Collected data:
[start]

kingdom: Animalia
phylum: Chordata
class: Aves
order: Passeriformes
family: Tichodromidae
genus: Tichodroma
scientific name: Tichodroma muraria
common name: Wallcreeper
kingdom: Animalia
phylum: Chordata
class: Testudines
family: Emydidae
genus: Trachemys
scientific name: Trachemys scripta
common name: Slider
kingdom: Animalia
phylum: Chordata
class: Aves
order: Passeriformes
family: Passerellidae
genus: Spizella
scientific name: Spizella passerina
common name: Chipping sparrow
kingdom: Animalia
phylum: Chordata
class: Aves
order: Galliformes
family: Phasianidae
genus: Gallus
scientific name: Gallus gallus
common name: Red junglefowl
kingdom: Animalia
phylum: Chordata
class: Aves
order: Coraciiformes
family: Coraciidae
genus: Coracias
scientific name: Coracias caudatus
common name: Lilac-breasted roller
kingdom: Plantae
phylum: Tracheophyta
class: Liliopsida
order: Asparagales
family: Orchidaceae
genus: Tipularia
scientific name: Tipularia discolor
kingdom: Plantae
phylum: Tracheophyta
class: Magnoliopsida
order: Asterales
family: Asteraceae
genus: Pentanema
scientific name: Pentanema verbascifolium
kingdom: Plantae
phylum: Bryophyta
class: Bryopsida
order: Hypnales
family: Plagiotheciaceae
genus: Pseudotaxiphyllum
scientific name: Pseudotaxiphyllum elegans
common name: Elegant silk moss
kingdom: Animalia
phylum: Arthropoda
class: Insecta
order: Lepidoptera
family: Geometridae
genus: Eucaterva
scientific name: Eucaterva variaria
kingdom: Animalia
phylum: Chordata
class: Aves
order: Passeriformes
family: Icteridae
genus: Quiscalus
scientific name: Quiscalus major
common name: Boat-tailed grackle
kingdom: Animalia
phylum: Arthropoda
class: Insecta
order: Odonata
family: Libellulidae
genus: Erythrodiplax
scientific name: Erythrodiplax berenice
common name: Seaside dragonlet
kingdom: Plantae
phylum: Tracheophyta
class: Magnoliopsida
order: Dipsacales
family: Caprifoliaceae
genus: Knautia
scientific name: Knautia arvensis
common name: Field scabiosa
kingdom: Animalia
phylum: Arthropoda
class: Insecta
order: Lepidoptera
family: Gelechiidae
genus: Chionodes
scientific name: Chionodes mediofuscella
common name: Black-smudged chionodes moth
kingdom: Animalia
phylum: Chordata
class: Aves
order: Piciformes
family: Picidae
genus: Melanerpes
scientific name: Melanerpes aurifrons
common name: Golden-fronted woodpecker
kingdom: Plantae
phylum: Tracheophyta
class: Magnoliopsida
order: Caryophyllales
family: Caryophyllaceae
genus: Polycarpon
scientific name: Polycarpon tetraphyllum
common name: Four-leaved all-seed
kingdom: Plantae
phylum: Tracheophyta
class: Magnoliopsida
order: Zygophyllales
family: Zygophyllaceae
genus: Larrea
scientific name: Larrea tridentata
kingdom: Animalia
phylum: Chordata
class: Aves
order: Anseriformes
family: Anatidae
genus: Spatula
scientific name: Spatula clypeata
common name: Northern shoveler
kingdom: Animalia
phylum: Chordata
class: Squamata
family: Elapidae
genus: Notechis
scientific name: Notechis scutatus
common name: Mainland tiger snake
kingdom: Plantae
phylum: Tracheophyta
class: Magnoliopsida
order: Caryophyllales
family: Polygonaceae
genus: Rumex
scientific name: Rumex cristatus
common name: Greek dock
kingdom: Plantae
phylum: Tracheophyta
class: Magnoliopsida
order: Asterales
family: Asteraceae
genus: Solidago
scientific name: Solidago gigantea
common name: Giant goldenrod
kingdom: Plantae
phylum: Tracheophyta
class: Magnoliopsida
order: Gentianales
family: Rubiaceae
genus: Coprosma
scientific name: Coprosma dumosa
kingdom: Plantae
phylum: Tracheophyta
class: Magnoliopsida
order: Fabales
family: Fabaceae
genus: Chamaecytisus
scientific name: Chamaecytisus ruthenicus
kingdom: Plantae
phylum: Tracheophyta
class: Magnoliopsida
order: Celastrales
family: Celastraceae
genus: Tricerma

[end]

Stated problem: Revise the lines of all the records, replacing "common name" with "vernacular name" wherever it occurs and leaving every other word unchanged.

Answer in full:
kingdom: Animalia
phylum: Chordata
class: Aves
order: Passeriformes
family: Tichodromidae
genus: Tichodroma
scientific name: Tichodroma muraria
vernacular name: Wallcreeper
kingdom: Animalia
phylum: Chordata
class: Testudines
family: Emydidae
genus: Trachemys
scientific name: Trachemys scripta
vernacular name: Slider
kingdom: Animalia
phylum: Chordata
class: Aves
order: Passeriformes
family: Passerellidae
genus: Spizella
scientific name: Spizella passerina
vernacular name: Chipping sparrow
kingdom: Animalia
phylum: Chordata
class: Aves
order: Galliformes
family: Phasianidae
genus: Gallus
scientific name: Gallus gallus
vernacular name: Red junglefowl
kingdom: Animalia
phylum: Chordata
class: Aves
order: Coraciiformes
family: Coraciidae
genus: Coracias
scientific name: Coracias caudatus
vernacular name: Lilac-breasted roller
kingdom: Plantae
phylum: Tracheophyta
class: Liliopsida
order: Asparagales
family: Orchidaceae
genus: Tipularia
scientific name: Tipularia discolor
kingdom: Plantae
phylum: Tracheophyta
class: Magnoliopsida
order: Asterales
family: Asteraceae
genus: Pentanema
scientific name: Pentanema verbascifolium
kingdom: Plantae
phylum: Bryophyta
class: Bryopsida
order: Hypnales
family: Plagiotheciaceae
genus: Pseudotaxiphyllum
scientific name: Pseudotaxiphyllum elegans
vernacular name: Elegant silk moss
kingdom: Animalia
phylum: Arthropoda
class: Insecta
order: Lepidoptera
family: Geometridae
genus: Eucaterva
scientific name: Eucaterva variaria
kingdom: Animalia
phylum: Chordata
class: Aves
order: Passeriformes
family: Icteridae
genus: Quiscalus
scientific name: Quiscalus major
vernacular name: Boat-tailed grackle
kingdom: Animalia
phylum: Arthropoda
class: Insecta
order: Odonata
family: Libellulidae
genus: Erythrodiplax
scientific name: Erythrodiplax berenice
vernacular name: Seaside dragonlet
kingdom: Plantae
phylum: Tracheophyta
class: Magnoliopsida
order: Dipsacales
family: Caprifoliaceae
genus: Knautia
scientific name: Knautia arvensis
vernacular name: Field scabiosa
kingdom: Animalia
phylum: Arthropoda
class: Insecta
order: Lepidoptera
family: Gelechiidae
genus: Chionodes
scientific name: Chionodes mediofuscella
vernacular name: Black-smudged chionodes moth
kingdom: Animalia
phylum: Chordata
class: Aves
order: Piciformes
family: Picidae
genus: Melanerpes
scientific name: Melanerpes aurifrons
vernacular name: Golden-fronted woodpecker
kingdom: Plantae
phylum: Tracheophyta
class: Magnoliopsida
order: Caryophyllales
family: Caryophyllaceae
genus: Polycarpon
scientific name: Polycarpon tetraphyllum
vernacular name: Four-leaved all-seed
kingdom: Plantae
phylum: Tracheophyta
class: Magnoliopsida
order: Zygophyllales
family: Zygophyllaceae
genus: Larrea
scientific name: Larrea tridentata
kingdom: Animalia
phylum: Chordata
class: Aves
order: Anseriformes
family: Anatidae
genus: Spatula
scientific name: Spatula clypeata
vernacular name: Northern shoveler
kingdom: Animalia
phylum: Chordata
class: Squamata
family: Elapidae
genus: Notechis
scientific name: Notechis scutatus
vernacular name: Mainland tiger snake
kingdom: Plantae
phylum: Tracheophyta
class: Magnoliopsida
order: Caryophyllales
family: Polygonaceae
genus: Rumex
scientific name: Rumex cristatus
vernacular name: Greek dock
kingdom: Plantae
phylum: Tracheophyta
class: Magnoliopsida
order: Asterales
family: Asteraceae
genus: Solidago
scientific name: Solidago gigantea
vernacular name: Giant goldenrod
kingdom: Plantae
phylum: Tracheophyta
class: Magnoliopsida
order: Gentianales
family: Rubiaceae
genus: Coprosma
scientific name: Coprosma dumosa
kingdom: Plantae
phylum: Tracheophyta
class: Magnoliopsida
order: Fabales
family: Fabaceae
genus: Chamaecytisus
scientific name: Chamaecytisus ruthenicus
kingdom: Plantae
phylum: Tracheophyta
class: Magnoliopsida
order: Celastrales
family: Celastraceae
genus: Tricerma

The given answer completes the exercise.